Von Fleischern und Bäckern

 

 

Der Wurzener Geschichts- und Altstadt-Verein hatte eingeladen und über 50 Geschichtsinteressierte waren an einem sonnigen Märzsamstag gekommen, um vom Stadtchronisten Wolfgang Ebert über Wurzens historische Fleischer und Bäcker manches zu erfahren. Rund 50 Bäcker hatte es einst in Wurzen gegeben, die für die Versorgung der kleinen Stadt Sorge trugen, Fleischer waren es nicht ganz so viele. Die Handwerksmeister hatten großes Ansehen, viele waren im Rat der Stadt vertreten. Gleich zu Beginn des Rundganges verwies Wolfgang Ebert auf die Liegenbank, hier wurden im Mittelalteralter auch Backwaren und Fleisch angeboten. Unter der Liegenbank befanden sich (bis 1902 noch sichtbar) Kellergewölbe, die als "Verkaufsbänke" an Markttagen genutzt wurden (sicher schon 1608 in der "Pestchronik" mit "Benck der Becker" gemeint). Dabei ging es nicht immer ordentlich zu, ein Protokoll aus dem 19 Jahrhundert beschrieb auch Mißstände und schwere Arbeitsbedingungen der Fleischer. Wenn das Schlachthaus zu niedrig war und das Schlachten der Tiere im Hausflur erfolgte, oder das Blut einfach in die Regenrinne abgelassen wurde, dergleichen wurde durch die damalige Stadt kontrolliert und auf Änderungen bestanden. Auch bei den Bäckern wurde schon im Mittelalter der Brandschutz begutachtet, denn Stadtbrände waren verheerend.

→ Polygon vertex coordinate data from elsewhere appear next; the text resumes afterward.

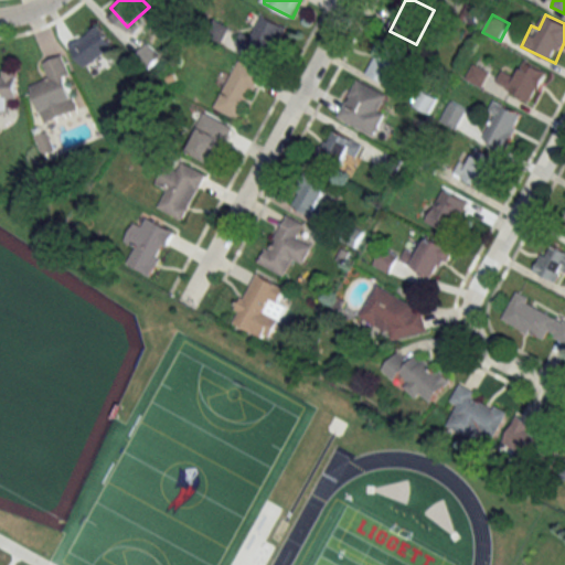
[(272,60),(286,25),(262,16),(254,35),(243,31),(237,45),(272,60)]
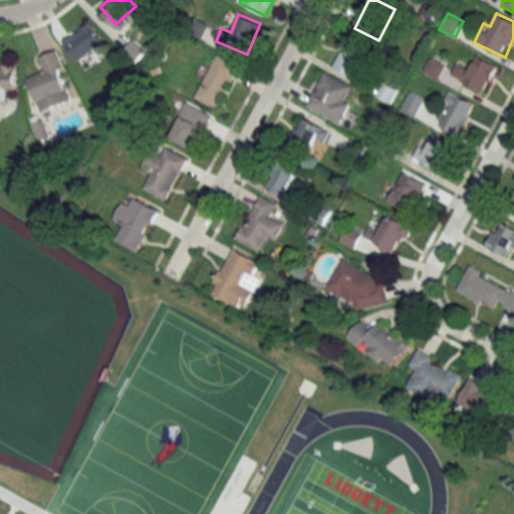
[(371,46),(346,35),(332,68),(358,78),(371,46)]
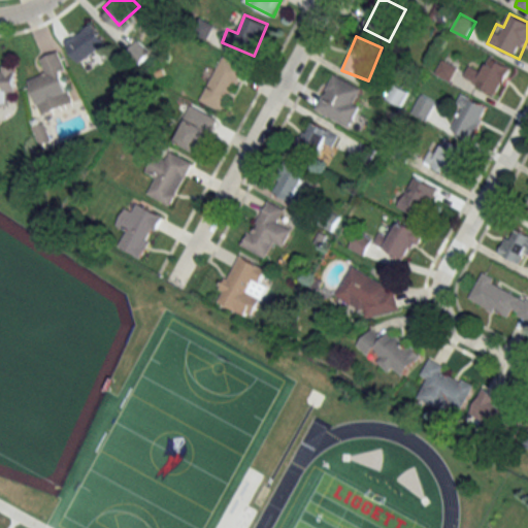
[(85,59),(99,58),(98,40),(84,41),(85,59)]
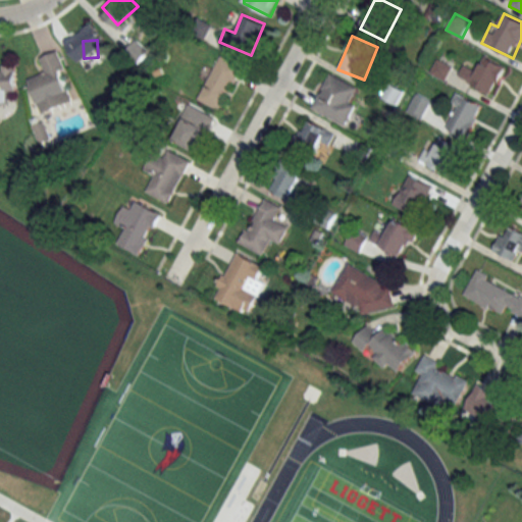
[(41,113),(71,103),(60,72),(66,70),(59,50),(39,57),(44,70),(28,76),(41,113)]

Bäcker und Fleischer waren in Zünften, den heutigen Innungen vergleichbar, organisiert. Die Wirksamkeit der Bäckerzunft zeigte sich, als der Industrielle Krietzsch neben seinem Mühlenbetrieb eine Bäckerei errichtete und in großem Maße Brot herstellte. Die Bäcker kauften ab da kein Mehl mehr bei ihm und nach kurzer Zeit stellte er das Brotbacken ein und begann mit der Keksbäckerei. Das war dann den Bäckern keine Konkurrenz mehr.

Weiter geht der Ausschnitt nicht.